As if the Cannibal Corpse connection wasn´t strong enough, Vincent Locke (Cannibal Corpse artwork artist) has also joined the project creating the artwork for "Killing for Revenge". Stylistically this doesn´t sound much like Barnes former band though. It´s a much more primal form of death metal with the occasional old school thrash metal oriented part thrown in. The tracks range from heavy stomping death metal to faster-paced more aggressive death metal.
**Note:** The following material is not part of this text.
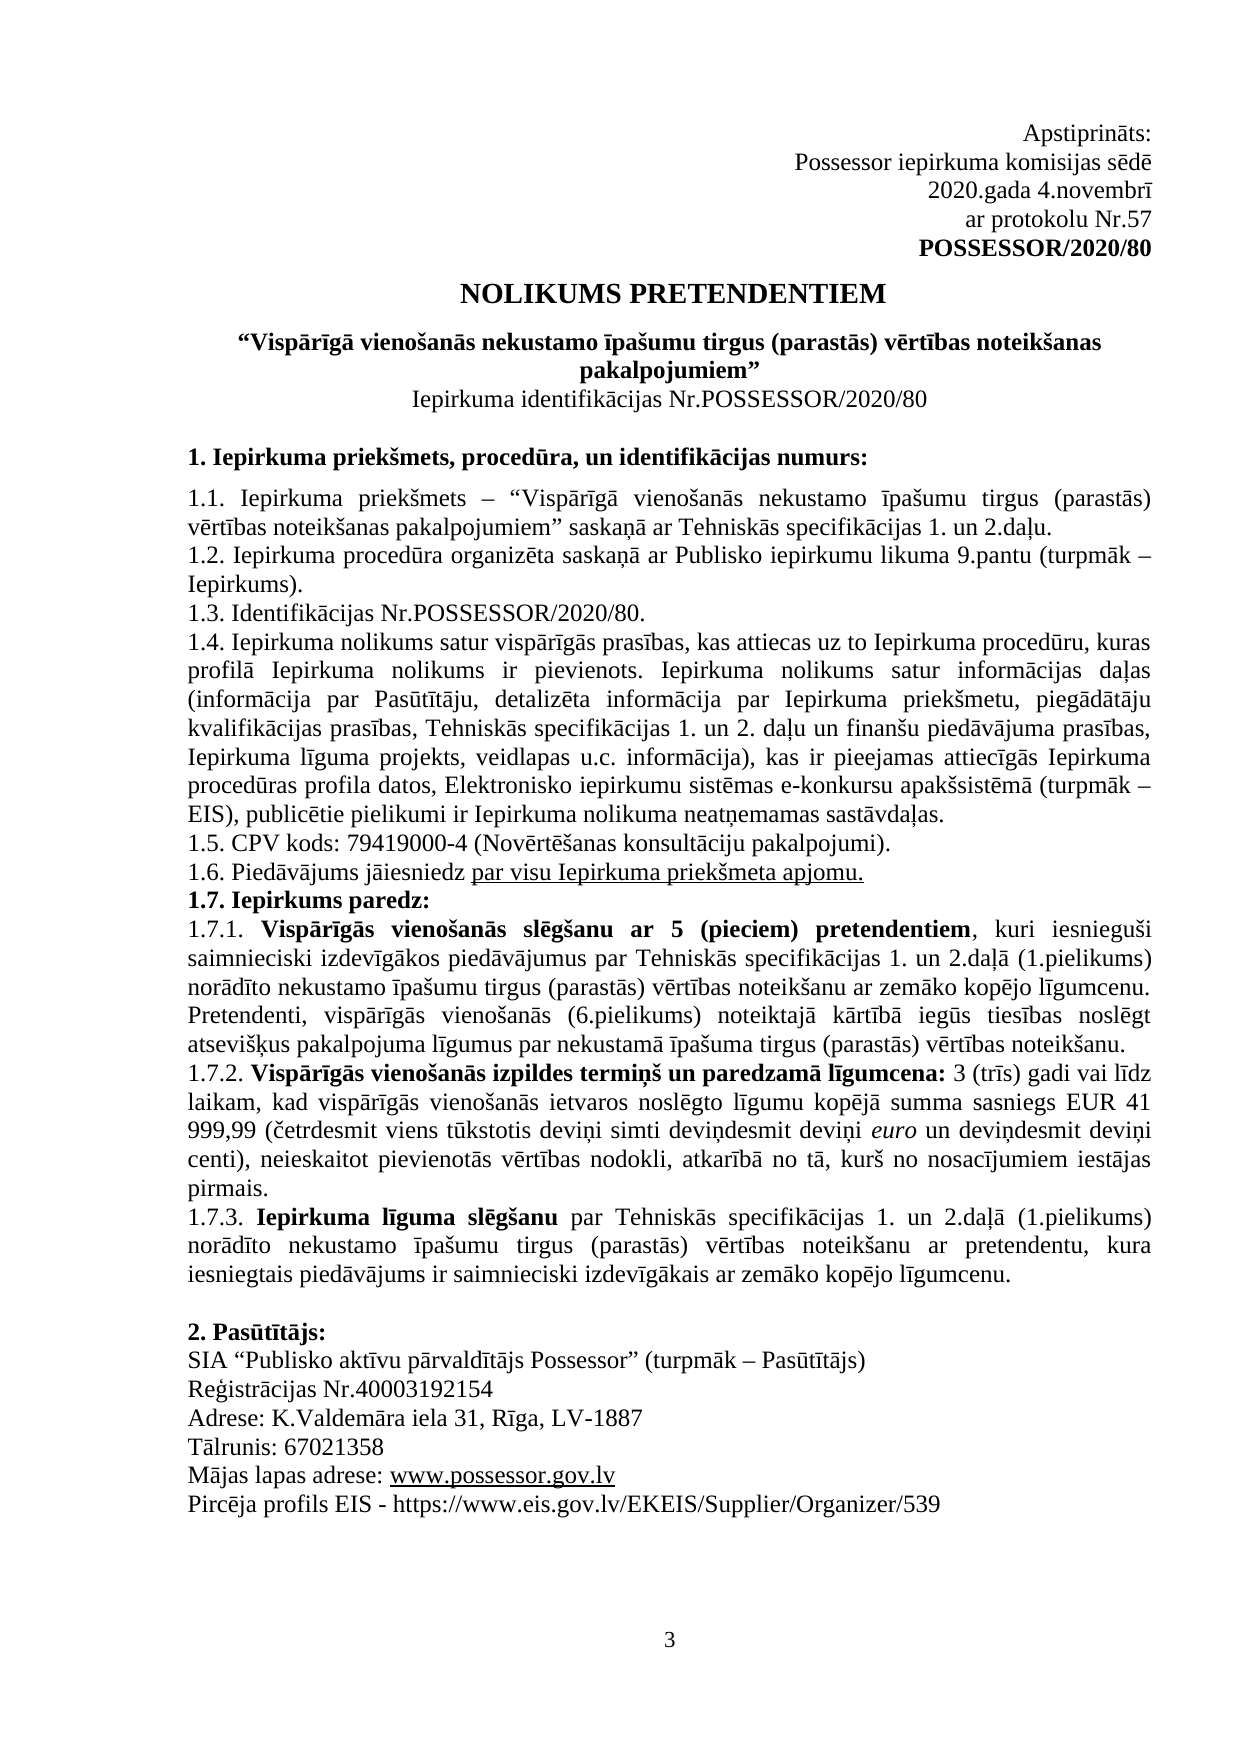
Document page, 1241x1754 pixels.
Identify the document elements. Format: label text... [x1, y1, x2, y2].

All very old school in style and execution. The heavy grooves of the past are only very rarely a part of the music. Barnes vocals are deep and brutal, but also predominantly unintelligible which makes them a bit one-dimensional. Although Barnes vocals on "Nightmares of the Decomposed" were generally pretty weak, at least you could make out the words.

"Killing for Revenge" features a good quality sound production and upon conclusion it´s a decent quality release from Six Feet Under, but I wouln´t count it among their better releases. I have great respect for Owen´s merits but to my ears his songwriting isn´t the most interesting. It´s all very straight forward with no surprises and a bit more variation (and not just shifts between mid-paced and fast-paced) would have been appreciated. But at least it´s a step up in quality from "Nightmares of the Decomposed". A 3 star (60%) rating is warranted.